Hostile à Emmanuel Macron

Jack Posobiec avait aussi, mercredi 3 mai, été l’un des premiers comptes « influents » à relayer les rumeurs d’évasion fiscale sur Emmanuel Macron, peu après la publication, sur 4chan, de deux documents dont l’authenticité n’a pas été prouvée. Emmanuel Macron a porté plainte le lendemain pour « faux et usage de faux » et une enquête préliminaire a été ouverte par le parquet de Paris pour « fausse nouvelle en vue de détourner les suffrages ».

Après la plainte déposée par Emmanuel Macron, Jack Posobiec, se sentant visé, a diffusé une vidéo en direct dans laquelle il interpelle le candidat à l’élection présidentielle. « Macron, votre élection est dans trois jours, pourquoi est-ce que vous attaquez des journalistes au lieu de réfuter ces documents ? », dit-il dans cette vidéo cumulant plus de 24 000 spectateurs. Selon lui, Emmanuel Macron le « diffame » - alors même que celui-ci ne l’a jamais évoqué publiquement : « Votre affirmation que nous avons fabriqué de faux documents est diffamatoire, c’est une volonté de nous nuire, et de nuire à notre image ».

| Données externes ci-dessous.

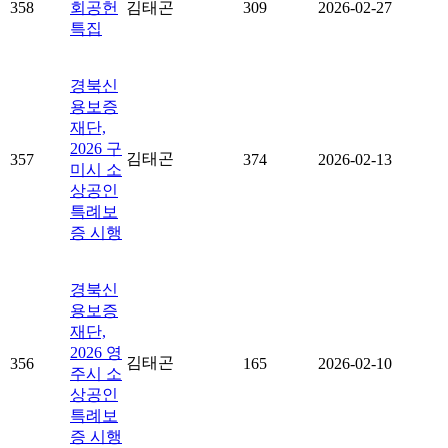
358
회공헌
김태곤
309
2026-02-27
특집
경북신
용보증
재단,
2026 구
김태곤
357
374
2026-02-13
미시 소
상공인
특례보
증 시행
경북신
용보증
재단,
2026 영
김태곤
356
165
2026-02-10
주시 소
상공인
특례보
증 시행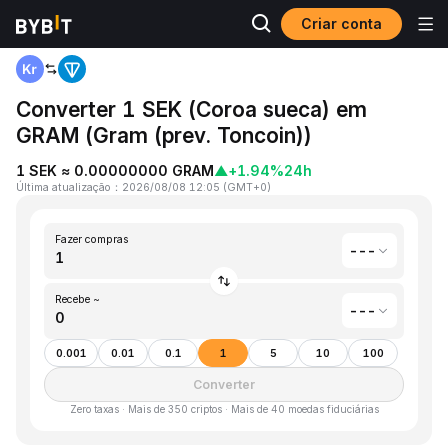
Criar conta
Página inicial
Coroa sueca(SEK) to Gram (prev. Toncoin)(GRAM)
Converter 1 SEK (Coroa sueca) em
GRAM (Gram (prev. Toncoin))
1 SEK ≈ 0.00000000 GRAM
▲
+1.94%
24h
Última atualização
：
2026/08/08 12:05
(
GMT+0
)
Fazer compras
---
Recebe ~
---
0.001
0.01
0.1
1
5
10
100
Converter
Zero taxas · Mais de 350 criptos · Mais de 40 moedas fiduciárias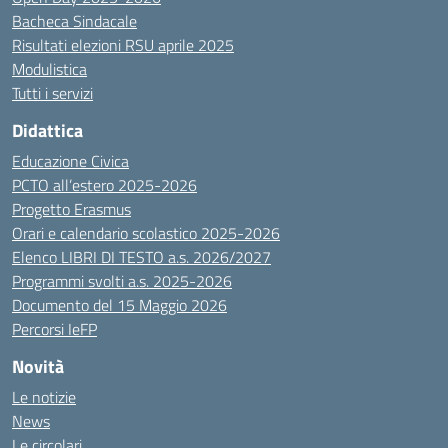
Bacheca Sindacale
Risultati elezioni RSU aprile 2025
Modulistica
Tutti i servizi
Didattica
Educazione Civica
PCTO all’estero 2025-2026
Progetto Erasmus
Orari e calendario scolastico 2025-2026
Elenco LIBRI DI TESTO a.s. 2026/2027
Programmi svolti a.s. 2025-2026
Documento del 15 Maggio 2026
Percorsi IeFP
Novità
Le notizie
News
Le circolari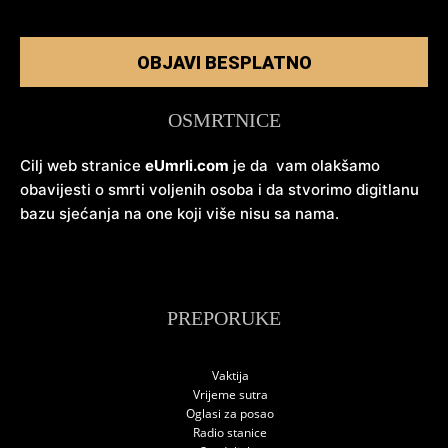
OBJAVI BESPLATNO
OSMRTNICE
Cilj web stranice
eUmrli.com
je da vam olakšamo
obavijesti o smrti voljenih osoba i da stvorimo digitlanu
bazu sjećanja na one koji više nisu sa nama.
PREPORUKE
Vaktija
Vrijeme sutra
Oglasi za posao
Radio stanice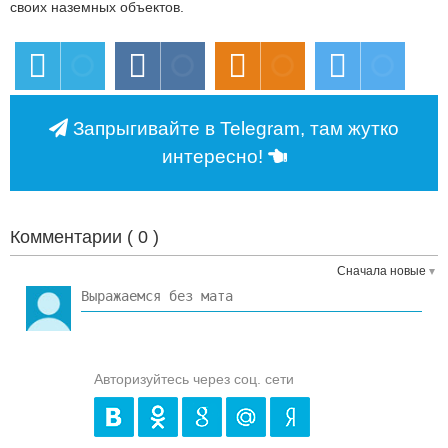
своих наземных объектов.
Запрыгивайте в Telegram, там жутко
интересно!
Комментарии (
0
)
Сначала новые
Авторизуйтесь через соц. сети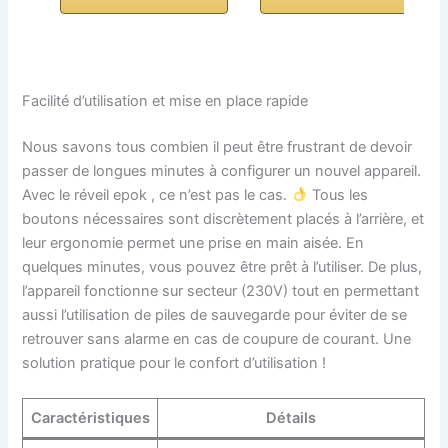
Facilité d’utilisation et mise en place rapide
Nous savons tous combien il peut être frustrant de devoir
passer de longues minutes à configurer un nouvel appareil.
Avec le réveil epok , ce n’est pas le cas.
Tous les
boutons nécessaires sont discrètement placés à l’arrière, et
leur ergonomie permet une prise en main aisée. En
quelques minutes, vous pouvez être prêt à l’utiliser. De plus,
l’appareil fonctionne sur secteur (230V) tout en permettant
aussi l’utilisation de piles de sauvegarde pour éviter de se
retrouver sans alarme en cas de coupure de courant. Une
solution pratique pour le confort d’utilisation !
Caractéristiques
Détails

Samedi matin, après la diffusion des #MacronLeaks, il n’hésitait pas, sur son compte Twitter, à demander « solennellement à être entendu devant le Parlement français » à ce sujet.

A de multiples reprises ces dernières semaines, il avait publié des messages critiquant le candidat d’En Marche !, affirmant que les sondages le plaçant en tête du vote étaient « truqués » , ou d’autres encore affirmant que les médias français le « censuraient ». Il a également affirmé vendredi, à tort, que l’accès au forum 4chan était bloqué en France.

Jack Posbiec fait aussi partie des personnes ayant relayé le « pizzagate » - cette histoire montée de toutes pièces, basée sur des e-mails de l’équipe de campagne de Hillary Clinton sortis de leur contexte , qui affirmait que la candidate à la présidentielle américaine était à la tête d’un vaste réseau pédophile se réunissant dans une pizzeria de Washington.

De la « trumpophère » à la « fachosphère »

Les messages de Jack Posobiec ont attiré vendredi soir l’attention de plusieurs observateurs, au sein et à l’extérieur du mouvement « alt-right ». En milieu de soirée, c’est WikiLeaks qui a donné aux documents une visibilité internationale, en relayant sur son compte Twitter - le tout assorti de quelques curieuses formules de précaution - des liens vers les documents.

Une heure et demie après la première diffusion des documents sur Twitter, deux comptes influents de la « fachosphère » française ont à leur tour diffusé des liens vers les emails, comme le rapporte le « lab » de l’Atlantic council dans une longue analyse. Selon lui, environ 13 000 messages sur le sujet ont été publiés par une dizaine de comptes, vraisemblablement de manière semi-automatisée, dans un effort coordonné pour faire « monter » le mot-clef #MacronLeaks dans les tendances du réseau social, pour lui donner une visibilité maximale. Parallèlement, sur certaines plateformes où les sympathisants de Marine Le Pen se montrent très actifs, comme le très populaire forum 18-25 de jeuxvideo.com, on encourageait les internautes à amplifier la diffusion de l’information sur les réseaux, avec des consignes pour s’organiser efficacement.

En toute fin de soirée, juste avant que la loi n’impose aux représentants des candidats de commenter l’actualité et de faire de la propagande, plusieurs cadres du FN ont à leur tour diffusé des messages sur le « leak ». Notamment Florian Philippot, qui, vingt minutes avant minuit, évoquait un « naufrage démocratique » dans un message retweeté plus de 1 500 fois.